Giancarlo La Vella – Città del Vaticano
La Chiesa del Sudan guarda con apprensione gli sviluppi del golpe militare del 25 ottobre scorso Ad esprimere la sua preoccupata sollecitudine è il presidente della Conferenza episcopale del Sudan, monsignor Yunan Tombe Trille, vescovo della diocesi di El Obeid, che ha lanciato un appello alla comunità internazionale, perché esorti i militari a mostrare rispetto e a dare valore alla vita umana.
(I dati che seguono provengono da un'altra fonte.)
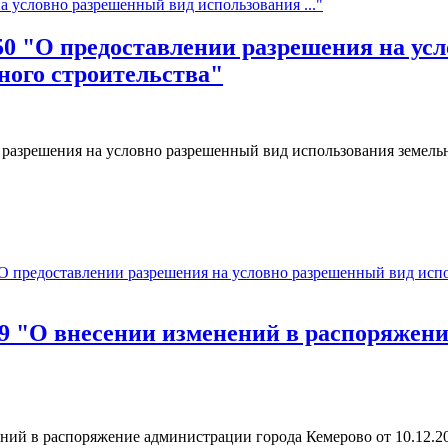
на условно разрешенный вид использования ..."
 "О предоставлении разрешения на усл
ного строительства"
 разрешения на условно разрешенный вид использования земельн
редоставлении разрешения на условно разрешенный вид исполь
О внесении изменений в распоряжение
ний в распоряжение администрации города Кемерово от 10.12.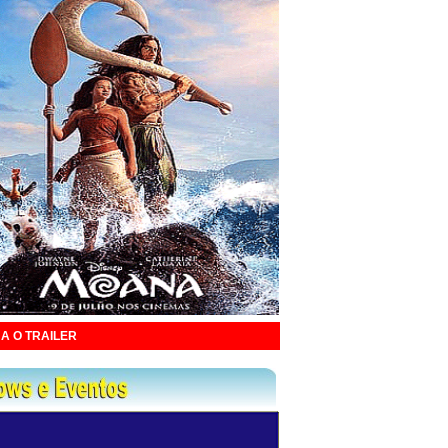
A O TRAILER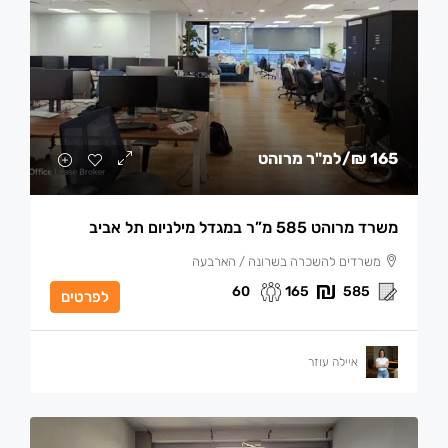
165 ₪
/למ"ר מרוהט
משרד מרוהט 585 מ”ר במגדל מילניום תל אביב
משרדים להשכרה בשרונה / הארבעה
60
165
585
לפרטים
איילה עוזר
Il riferimento è alle dieci persone che hanno perso la vita durante le manifestazioni contro il colpo di Stato dei giorni scorsi, ma anche agli arresti dei membri civili del governo, tra i quali il premier Abdallah Hamdok, ricondotto ieri nella sua abitazione.
Le pressioni della comunità internazionale
Il capo del governo Hamdok ha anche avuto un colloquio telefonico con Anthony Blinken. Anche il segretario di Stato americano ha chiesto al governo golpista di rilasciare tutti i dirigenti civili arrestati. Stati Uniti, Unione Europea e altri Paesi chiedono di poter incontrare il premier deposto, mentre una forte presa di posizione di condanna è stata adottata dall’Unione Africana, che ha sospeso il Sudan dall’organizzazione. L’istituzione panafricana definisce incostituzionale il colpo di Stato che ha esautorato il governo di transizione democratica. La sospensione rimarrà in vigore sino a quando non verrà effettivamente restaurata in Sudan l’autorità civile.
Quale futuro per il Sudan
Tutti gli interrogativi rimangono in piedi sulla giunta militare che dovrà guidare l’esecutivo sino alle elezioni del 2023. Proprio per questo monsignor Trille chiede che si faccia pressione sulla giunta militare, perché rispetti le norme in vigore, rilasci i ministri arrestati e restituisca il potere al governo civile. Intanto, le dimostrazioni continuano. Ieri si è vissuta nella capitale Karthoum un’altra giornata di forte tensione, con le forze dell’ordine che hanno sparato lacrimogeni contro i manifestanti Ma all’Onu il Consiglio di Sicurezza appare diviso su una possibile risoluzione di condanna del golpe. Tra i membri permanenti, favorevoli Usa, Regno Unito e Francia, contrari Russia e Cina.